→ **Exercise brief**
Which lines below contain the word "entre"? Copy each of them.

→ **Task inputs**
======
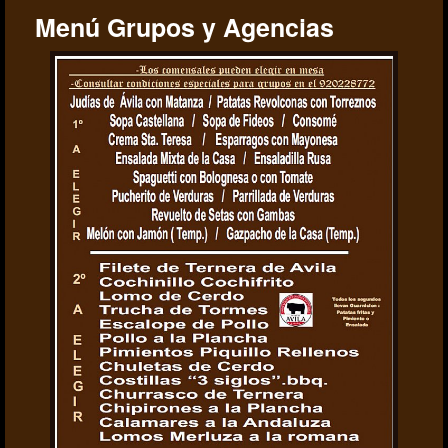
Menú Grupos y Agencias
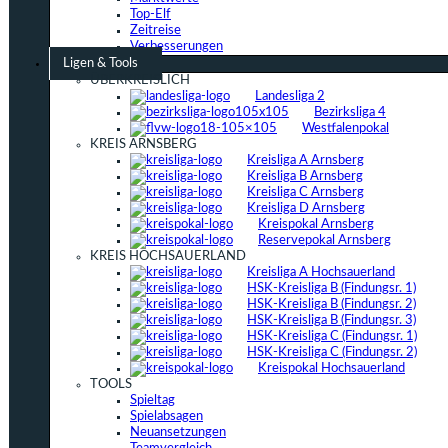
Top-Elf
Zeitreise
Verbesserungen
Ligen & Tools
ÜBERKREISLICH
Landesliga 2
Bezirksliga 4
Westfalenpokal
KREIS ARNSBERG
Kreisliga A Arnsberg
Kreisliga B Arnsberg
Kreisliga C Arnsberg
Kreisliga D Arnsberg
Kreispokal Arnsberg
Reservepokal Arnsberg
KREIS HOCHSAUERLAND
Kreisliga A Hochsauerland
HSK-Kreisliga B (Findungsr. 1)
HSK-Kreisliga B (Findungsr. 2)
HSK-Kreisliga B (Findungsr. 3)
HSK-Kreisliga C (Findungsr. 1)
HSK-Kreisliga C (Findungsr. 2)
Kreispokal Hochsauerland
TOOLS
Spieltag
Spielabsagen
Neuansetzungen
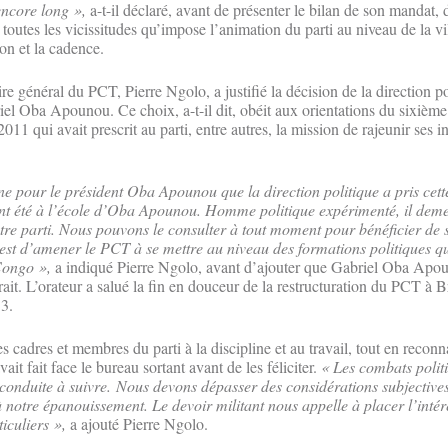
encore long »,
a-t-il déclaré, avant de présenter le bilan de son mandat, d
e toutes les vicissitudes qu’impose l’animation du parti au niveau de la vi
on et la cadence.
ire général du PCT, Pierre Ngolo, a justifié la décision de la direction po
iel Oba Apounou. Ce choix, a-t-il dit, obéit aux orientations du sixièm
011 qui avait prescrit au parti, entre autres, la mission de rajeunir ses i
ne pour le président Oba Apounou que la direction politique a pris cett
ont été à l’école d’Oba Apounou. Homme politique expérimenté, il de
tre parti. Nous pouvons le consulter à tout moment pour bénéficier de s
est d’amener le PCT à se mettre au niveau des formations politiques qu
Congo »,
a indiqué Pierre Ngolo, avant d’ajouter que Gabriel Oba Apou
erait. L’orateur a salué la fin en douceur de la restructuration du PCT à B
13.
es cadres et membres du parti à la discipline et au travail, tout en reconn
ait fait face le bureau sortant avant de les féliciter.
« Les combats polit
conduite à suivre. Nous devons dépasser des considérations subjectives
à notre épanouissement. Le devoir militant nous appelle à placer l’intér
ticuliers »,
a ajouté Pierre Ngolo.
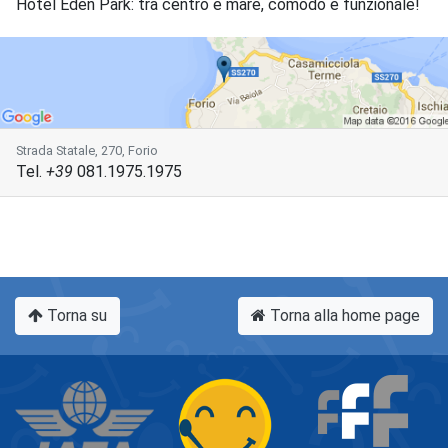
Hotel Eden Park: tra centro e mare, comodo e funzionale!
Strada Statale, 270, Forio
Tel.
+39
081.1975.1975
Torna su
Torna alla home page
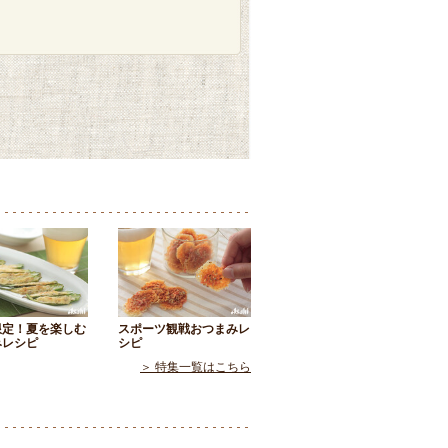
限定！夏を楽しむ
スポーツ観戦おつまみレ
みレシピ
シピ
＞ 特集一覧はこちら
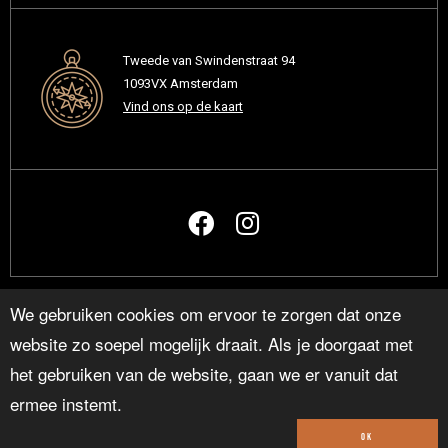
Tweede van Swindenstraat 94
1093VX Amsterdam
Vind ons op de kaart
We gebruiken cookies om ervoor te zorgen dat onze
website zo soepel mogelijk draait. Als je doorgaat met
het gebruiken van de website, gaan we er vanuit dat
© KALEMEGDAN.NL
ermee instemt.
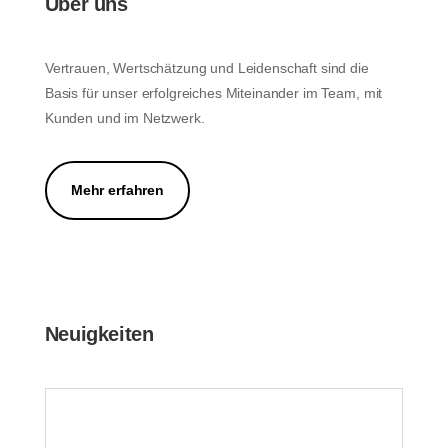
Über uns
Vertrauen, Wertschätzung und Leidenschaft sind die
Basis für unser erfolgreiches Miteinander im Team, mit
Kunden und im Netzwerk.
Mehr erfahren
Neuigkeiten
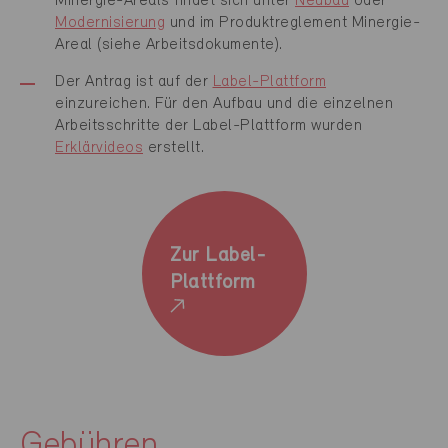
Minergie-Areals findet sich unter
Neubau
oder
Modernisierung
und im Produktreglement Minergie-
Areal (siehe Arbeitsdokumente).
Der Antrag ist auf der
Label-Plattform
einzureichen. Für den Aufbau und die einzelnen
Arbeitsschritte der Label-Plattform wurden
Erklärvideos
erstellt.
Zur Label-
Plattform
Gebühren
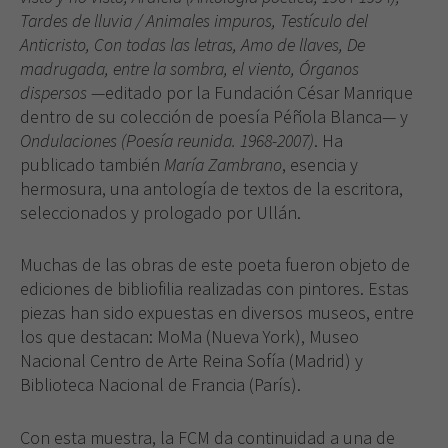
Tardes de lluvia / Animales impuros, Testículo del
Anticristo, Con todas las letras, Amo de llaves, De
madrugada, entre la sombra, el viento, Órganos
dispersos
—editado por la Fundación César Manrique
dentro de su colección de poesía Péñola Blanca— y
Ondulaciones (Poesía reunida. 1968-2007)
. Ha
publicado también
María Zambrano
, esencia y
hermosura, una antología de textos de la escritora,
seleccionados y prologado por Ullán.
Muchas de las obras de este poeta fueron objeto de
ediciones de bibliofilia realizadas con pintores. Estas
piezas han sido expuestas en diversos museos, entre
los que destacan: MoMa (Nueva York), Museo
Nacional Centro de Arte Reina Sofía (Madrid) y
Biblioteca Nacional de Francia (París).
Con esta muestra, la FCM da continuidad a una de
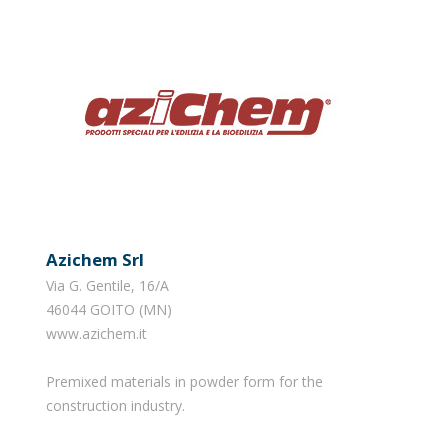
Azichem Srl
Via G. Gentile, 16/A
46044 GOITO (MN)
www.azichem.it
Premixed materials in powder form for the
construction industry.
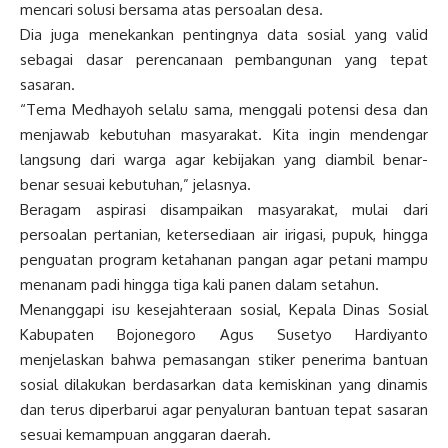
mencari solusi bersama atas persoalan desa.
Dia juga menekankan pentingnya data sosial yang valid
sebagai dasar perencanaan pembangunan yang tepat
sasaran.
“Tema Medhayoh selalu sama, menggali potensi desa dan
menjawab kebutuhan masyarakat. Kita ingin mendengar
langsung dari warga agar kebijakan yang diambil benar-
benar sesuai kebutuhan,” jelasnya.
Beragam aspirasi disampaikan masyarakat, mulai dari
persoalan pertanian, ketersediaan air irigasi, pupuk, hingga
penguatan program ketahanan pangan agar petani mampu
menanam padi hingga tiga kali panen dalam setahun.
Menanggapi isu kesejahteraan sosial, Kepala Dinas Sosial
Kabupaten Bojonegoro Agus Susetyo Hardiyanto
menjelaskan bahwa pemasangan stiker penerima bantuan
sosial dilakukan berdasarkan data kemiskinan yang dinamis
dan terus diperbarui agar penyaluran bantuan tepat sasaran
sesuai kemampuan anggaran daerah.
======
→ **Task response**
011 qui avait prescrit au parti, entre autres, la mission de rajeunir ses i
madrugada, entre la sombra, el viento, Órganos
piezas han sido expuestas en diversos museos, entre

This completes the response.